Familienpflegezeit kommt 2012
Eine bessere Vereinbarkeit von Pflege naher Angehöriger und Beruf ist das Ziel, das sich die Bundesregierung auf die Fahnen geschrieben hat. Das neue Gesetz zur Familienpflegezeit startet am 1. Januar 2012.

Beruf und Familie vereinbaren
Der Bedarf ist hoch, meldet die Bundesfamilienministerin: Rund 2,42 Millionen Menschen beziehen derzeit in Deutschland Leistungen aus der Pflegeversicherung. Davon werden etwa 1,7 Millionen Menschen zu Hause versorgt – zum Teil durch Angehörige und ambulante Dienste.
Eine Umfrage des Instituts für Demoskopie in Allensbach kommt aber zu dem Ergebnis, dass sich für 79 Prozent der Berufstätigen Beruf und Pflege nicht gut vereinbaren lassen. An dieser Stelle setzt nun das neue Gesetz zur Familienpflegezeit an, welches Ende Oktober vom Bundestag beschlossen wurde. Es soll Anfang 2012 in Kraft treten.

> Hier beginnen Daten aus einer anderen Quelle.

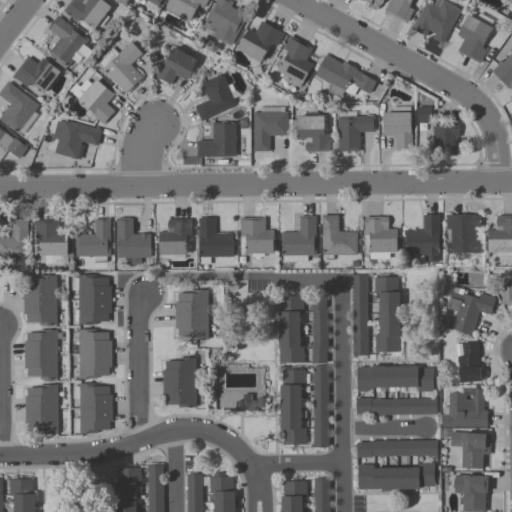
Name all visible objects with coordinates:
building: (508, 0)
building: (366, 1)
building: (152, 4)
building: (184, 7)
building: (185, 7)
building: (399, 9)
building: (87, 11)
building: (88, 12)
building: (224, 20)
building: (435, 20)
building: (436, 20)
building: (225, 21)
building: (472, 38)
building: (473, 39)
building: (259, 41)
building: (258, 42)
building: (65, 43)
building: (67, 43)
road: (272, 55)
building: (106, 57)
building: (295, 62)
building: (295, 62)
building: (176, 66)
building: (175, 67)
building: (121, 68)
building: (124, 68)
building: (504, 71)
building: (504, 72)
building: (36, 74)
building: (36, 74)
building: (343, 77)
building: (342, 78)
building: (94, 98)
building: (214, 98)
building: (215, 98)
building: (93, 99)
building: (15, 107)
building: (16, 107)
building: (422, 114)
building: (424, 115)
building: (398, 126)
building: (266, 127)
building: (398, 127)
building: (267, 129)
building: (351, 130)
building: (352, 132)
building: (312, 133)
building: (312, 134)
building: (73, 137)
building: (444, 138)
building: (73, 139)
building: (445, 139)
building: (218, 142)
building: (218, 142)
building: (11, 145)
building: (11, 146)
road: (147, 156)
road: (256, 185)
building: (462, 233)
building: (462, 234)
building: (255, 235)
building: (174, 237)
building: (256, 237)
building: (379, 237)
building: (500, 237)
building: (501, 237)
building: (174, 238)
building: (336, 238)
building: (380, 238)
building: (336, 239)
building: (424, 239)
building: (51, 240)
building: (130, 240)
building: (213, 240)
building: (300, 240)
building: (424, 240)
building: (93, 241)
building: (299, 241)
building: (94, 242)
building: (213, 242)
building: (16, 243)
building: (50, 243)
building: (130, 243)
building: (15, 244)
road: (296, 284)
building: (506, 292)
building: (506, 294)
building: (91, 299)
building: (39, 300)
building: (40, 300)
building: (93, 300)
building: (467, 310)
building: (467, 311)
building: (387, 314)
building: (190, 315)
building: (191, 315)
building: (358, 315)
building: (359, 315)
building: (387, 315)
building: (289, 329)
building: (289, 330)
building: (318, 330)
building: (319, 330)
building: (93, 353)
building: (94, 353)
building: (39, 354)
building: (41, 354)
building: (467, 362)
building: (469, 364)
road: (139, 368)
building: (395, 378)
building: (393, 379)
building: (178, 382)
building: (179, 383)
road: (1, 390)
road: (342, 397)
building: (249, 402)
building: (250, 405)
building: (319, 406)
building: (395, 406)
building: (93, 407)
building: (292, 407)
building: (320, 407)
building: (396, 407)
building: (41, 408)
building: (92, 408)
building: (291, 408)
building: (40, 409)
building: (465, 410)
building: (465, 411)
road: (383, 432)
road: (133, 444)
building: (395, 448)
building: (471, 448)
building: (396, 449)
building: (471, 449)
road: (298, 467)
road: (176, 472)
road: (254, 476)
building: (396, 477)
building: (395, 478)
building: (220, 482)
building: (154, 488)
building: (155, 488)
building: (125, 489)
building: (126, 489)
building: (470, 492)
building: (471, 492)
building: (193, 493)
building: (194, 493)
building: (222, 493)
building: (321, 494)
building: (0, 495)
building: (1, 495)
building: (21, 495)
building: (22, 495)
building: (320, 495)
road: (263, 496)
building: (292, 496)
building: (293, 496)
road: (250, 497)
building: (223, 501)
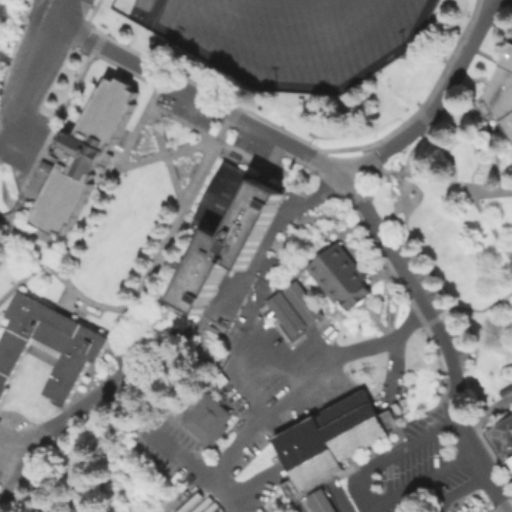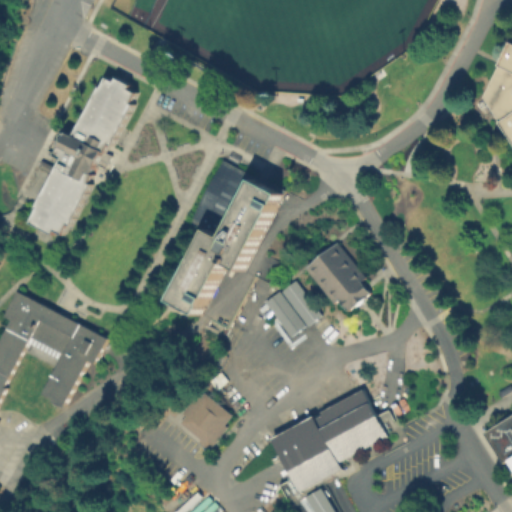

Kein Recht auf Familienpflegezeit per Gesetz
Um einen nahen Angehörigen pflegen zu können, sollen Beschäftigte künftig ihre Arbeitszeit über einen Zeitraum von maximal zwei Jahren auf bis zu 15 Stunden reduzieren können.
Einen gesetzlichen Anspruch auf Familienpflegezeit soll es nicht geben. Als Arbeitgeber ist man also nicht verpflichtet, einem Mitarbeiter die Familienpflegezeit zu bewilligen.
Ist der Arbeitgeber jedoch damit einverstanden, muss er mit dem Mitarbeiter eine Vereinbarung – einen Vertrag – abschließen. Dieser muss zudem die Pflegebedürftigkeit des Angehörigen nachweisen, etwa durch eine Bescheinigung der Pflegekasse oder des Medizinischen Dienstes der Krankenversicherung.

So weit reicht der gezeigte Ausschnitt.